Entrevista José Goldemberg: Contribuição do Brasil é reduzir desmatamento
ISA - Como o senhor avalia a posição brasileira em relação às mudanças climáticas?

José Goldemberg – O Brasil, excluindo o que se passa na Amazônia neste momento, é pouco importante na emissão de gases de efeito estufa. Se fizermos uma lista dos maiores emissores de gases que provocam o efeito estufa, o Brasil ocupa a décima oitava posição. E as emissões de gases de efeito estufa são aproximadamente 1% do total mundial, apesar de a população brasileira representar 3% da população mundial. É um emissor pequeno. Isso foi refletido no Protocolo de Kyoto, no qual países como Brasil, e outros países em desenvolvimento como Índia e China foram excluídos das obrigações de reduzir as emissões. Assinado em 1997, o protocolo entrou em vigor em 2005, com atraso de 8 anos, e há dúvida se os compromissos assumidos pelos países de primeiro mundo vão ser cumpridos. Ou seja a situação não é boa. Com o que está ocorrendo na Amazônia [desmatamento e queimadas], o Brasil deixa o 18º e passa para o 4º lugar na lista dos maiores emissores de efeito estufa. Assim, a contribuição que o Brasil pode dar para a redução dos problemas globais provocados pelo efeito estufa seria reduzir o desmatamento.
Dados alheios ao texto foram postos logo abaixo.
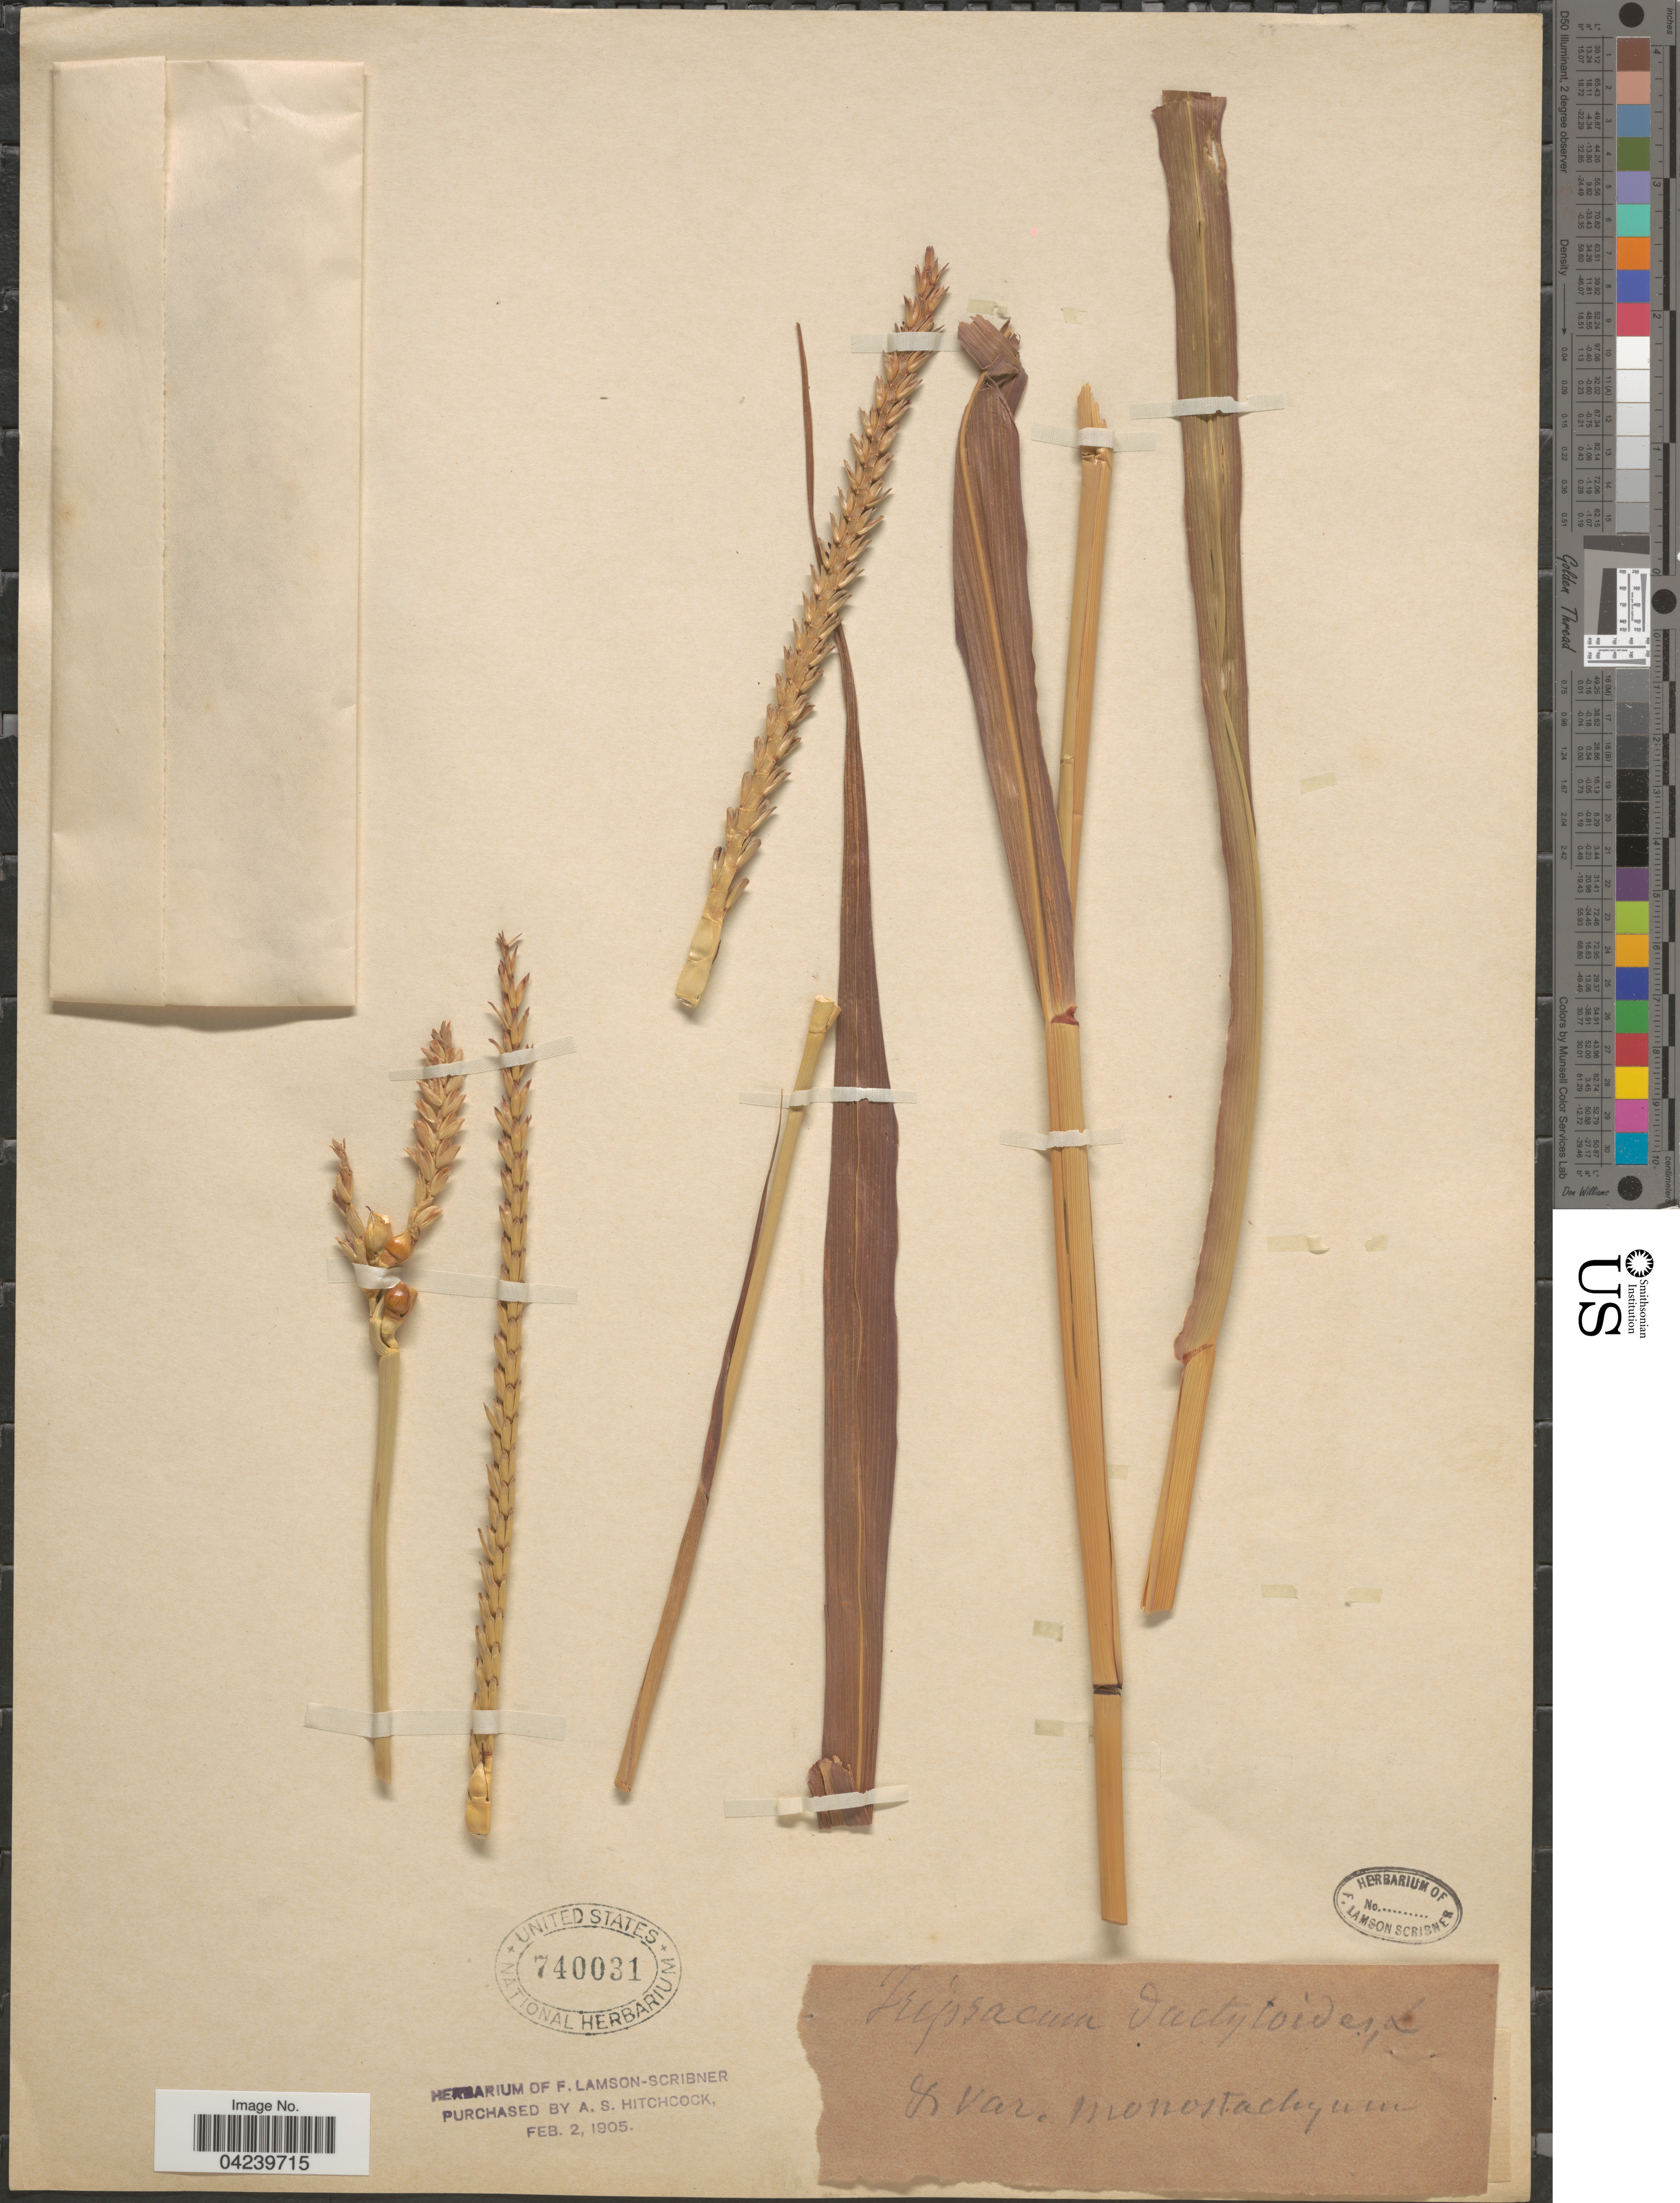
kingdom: Plantae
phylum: Tracheophyta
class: Liliopsida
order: Poales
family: Poaceae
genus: Tripsacum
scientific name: Tripsacum dactyloides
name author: (L.) L.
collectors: ex herb. F. Lamson Scribner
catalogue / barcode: US 740031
ISA- E quais são as estratégias do País em relação às mudanças climáticas?

José Goldemberg - O Brasil não tem estratégias para mudanças climáticas. A estratégia fundamental tem de ser centrada em torno de ações na Amazônia. É a grande contribuinte. O resto do sistema é relativamente adequado. Mas o pior é que o governo federal jamais aceitou limitações nas emissões brasileiras, se escudando nas resoluções de Kyoto. Em dezembro, haverá a conferência internacional da ONU sobre mudança climática em Montreal, no Canadá, que vai rever o estado da aplicação do protocolo. A proposta que o governo de SP vai levar por meio de seus representantes, e eu serei um deles, será que apesar de o Brasil não ter obrigações de reduzir suas emissões, que a conferência de Montreal tome a decisão de renegociar o Protocolo de Kyoto, de modo que sejam criados mecanismos para que países como o Brasil, China e Índia adotem medidas para reduzir suas emissões de gases de efeito estufa. Mesmo que não sejam obrigatórias, os países adotariam métodos voluntários. Nossa proposta é de que os grandes bancos internacionais de fomento negociem com estes países no sentido de adotarem metas voluntárias de redução. Então, essas instituições financeiras estabeleceriam programas de estímulo à realização de outras atividades que, no caso do Brasil, não provocassem o desmatamento da Amazônia. O Brasil, então, se proporia a fazer, voluntariamente, um grande esforço para estabelecer metas de desmatamento anuais –por exemplo, 10% no ano que vem, 20% no outro - e os bancos internacionais colocariam recursos para programas de desenvolvimento da Amazônia encorajando, por exemplo, atividades mais industriais. Sob esse ponto de vista, acho que a Zona Franca de Manaus é algo que protege a Amazônia. Embora o estado do Amazonas seja o que menor indice de desmatamento registra entre todos os outros da região, creio que atividades industriais em Manaus atraem a força de trabalho para a cidade.

O Brasil tem uma Comissão Interministerial de Mudanças Climáticas, secretariada pelo Ministério de Ciência e Tecnologia e o que tem feito é apreciar projetos de Mecanismo de Desenvolvimento Limpo (MDL). Exerce um trabalho basicamente burocrático. Que não é ruim, é bom, mas nunca propôs coisas mais abrangentes.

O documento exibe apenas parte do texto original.